Collin Cameron

Personal information
- Born: 31 March 1988 (age 38) Barrie, Ontario, Canada
- Height: 1.65 m (5 ft 5 in)

Sport
- Country: Canada
- Sport: Para Nordic skiing (Para cross-country skiing and Para biathlon)
- Disability class: LW11.5

Achievements and titles
- Paralympic finals: 3 bronze 2018. 3 bronze 2022
- World finals: 2 gold. 4 silver.
- National finals: 5 gold. 1 silver.
- Highest world ranking: cross country crystal globe 2023.

Medal record
Representing Canada
Men's Para cross-country skiing
Paralympic Games
| Bronze medal – third place | 2022 Beijing | 18 km sitting |
| Bronze medal – third place | 2022 Beijing | 1.5 km sprint sitting |
| Bronze medal – third place | 2022 Beijing | 4 × 2.5km mixed relay |
World Championships
| Silver medal – second place | 2023 Östersund | 18 km sitting |
| Silver medal – second place | 2023 Östersund | 10 km sitting |
Men's Para biathlon
World Championships
| Gold medal – first place | 2023 Östersund | 7.5 km sitting |

= Collin Cameron =

Canadian Canadian Para cross-country skier and biathlete (born 1988)

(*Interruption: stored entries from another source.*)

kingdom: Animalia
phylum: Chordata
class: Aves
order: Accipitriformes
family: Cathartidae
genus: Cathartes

Collin Cameron (born 31 March 1988 in Barrie, Ontario) is a Canadian Para cross-country skier and biathlete who won three bronze medals at the 2018 Winter Paralympics. and two silver and a gold medal at the 2019 Para Nordic World Championships in Prince George, BC, CAN. He also participated at the 2022 Winter Paralympics, winning two bronze medals in the 18 kilometre long-distance event, and the 1.5 kilometre sprint event.